In this paper, we present a multigrid technique for efficiently deforming large surface and volume meshes. We show that a previous least-squares formulation for distortion minimization reduces to a Laplacian system on a general graph structure for which we derive an analytic expression. We then describe an efficient multigrid algorithm for solving the relevant equations. Here we develop novel prolongation and restriction operators used in the multigrid cycles. Combined with a simple but effective graph coarsening strategy, our algorithm can outperform other multigrid solvers and the factorization stage of direct solvers in both time and memory costs for large meshes. It is demonstrated that our solver can trade off accuracy for speed to achieve greater interactivity, which is attractive for manipulating large meshes. Our multigrid solver is particularly well suited for a mesh editing environment which does not permit extensive precomputation. Experimental evidence of these advantages is provided on a number of meshes with a wide range of size. With our mesh deformation solver, we also successfully demonstrate that visually appealing mesh animations can be generated from both motion capture data and a single base mesh even when they are inconsistent.

“**Particle-Based Simulation of Granular Materials**”
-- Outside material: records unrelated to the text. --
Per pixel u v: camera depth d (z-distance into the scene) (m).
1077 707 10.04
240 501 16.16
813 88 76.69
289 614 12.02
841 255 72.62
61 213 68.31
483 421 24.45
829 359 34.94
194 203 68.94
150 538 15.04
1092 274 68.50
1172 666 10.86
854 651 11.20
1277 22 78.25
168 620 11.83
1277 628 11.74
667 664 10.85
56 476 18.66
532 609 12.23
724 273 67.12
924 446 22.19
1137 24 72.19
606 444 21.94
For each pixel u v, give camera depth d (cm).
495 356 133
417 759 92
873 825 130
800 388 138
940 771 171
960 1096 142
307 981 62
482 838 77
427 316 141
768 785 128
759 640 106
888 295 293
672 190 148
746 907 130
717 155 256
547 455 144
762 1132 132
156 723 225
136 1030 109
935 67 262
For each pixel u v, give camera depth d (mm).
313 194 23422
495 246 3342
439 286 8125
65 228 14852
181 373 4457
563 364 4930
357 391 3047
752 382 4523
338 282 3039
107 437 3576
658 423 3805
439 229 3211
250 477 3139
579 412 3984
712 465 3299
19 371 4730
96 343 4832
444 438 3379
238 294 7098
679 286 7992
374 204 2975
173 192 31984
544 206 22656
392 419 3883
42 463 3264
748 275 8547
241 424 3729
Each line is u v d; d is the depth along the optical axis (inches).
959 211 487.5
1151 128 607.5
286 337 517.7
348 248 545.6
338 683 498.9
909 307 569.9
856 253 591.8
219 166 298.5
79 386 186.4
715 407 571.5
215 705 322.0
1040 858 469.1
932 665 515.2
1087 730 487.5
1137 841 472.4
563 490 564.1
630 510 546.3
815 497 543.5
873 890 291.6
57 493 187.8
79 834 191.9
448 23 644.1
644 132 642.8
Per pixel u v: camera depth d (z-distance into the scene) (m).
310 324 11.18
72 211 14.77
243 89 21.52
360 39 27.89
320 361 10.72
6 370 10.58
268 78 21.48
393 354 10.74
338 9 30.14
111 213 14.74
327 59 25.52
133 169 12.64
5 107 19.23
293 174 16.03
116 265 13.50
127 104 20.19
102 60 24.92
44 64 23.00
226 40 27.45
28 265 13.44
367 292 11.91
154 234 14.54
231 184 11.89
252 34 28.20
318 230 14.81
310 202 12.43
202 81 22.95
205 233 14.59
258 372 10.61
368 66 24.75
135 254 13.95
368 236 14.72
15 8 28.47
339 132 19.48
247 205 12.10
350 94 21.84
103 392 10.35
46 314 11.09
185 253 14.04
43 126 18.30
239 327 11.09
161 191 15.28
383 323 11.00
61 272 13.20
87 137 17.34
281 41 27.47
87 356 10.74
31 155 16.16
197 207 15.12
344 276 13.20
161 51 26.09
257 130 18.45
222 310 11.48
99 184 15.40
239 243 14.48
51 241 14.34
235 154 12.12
Nathan Bell, Yizhou Yu, and Peter J. Mucha*ACM SIGGRAPH/Eurographics Symposium on Computer Animation 2005*

Granular materials, such as sand and grains, are ubiquitous. Simulating the 3D dynamic motion of such materials represents a challenging problem in graphics because of their unique physical properties. In this paper we present a simple and effective method for granular material simulation. By incorporating techniques from physical models, our approach describes granular phenomena more faithfully than previous methods. Granular material is represented by a large collection of non-spherical particles which may be in persistent contact. The particles represent discrete elements of the simulated material. One major advantage of using discrete elements is that the topology of particle interaction can evolve freely. As a result, highly dynamic phenomena, such as splashing and avalanches, can be conveniently generated by this meshless approach without sacrificing physical accuracy. We generalize this discrete model to rigid bodies by distributing particles over their surfaces. In this way, two-way coupling between granular materials and rigid bodies is achieved.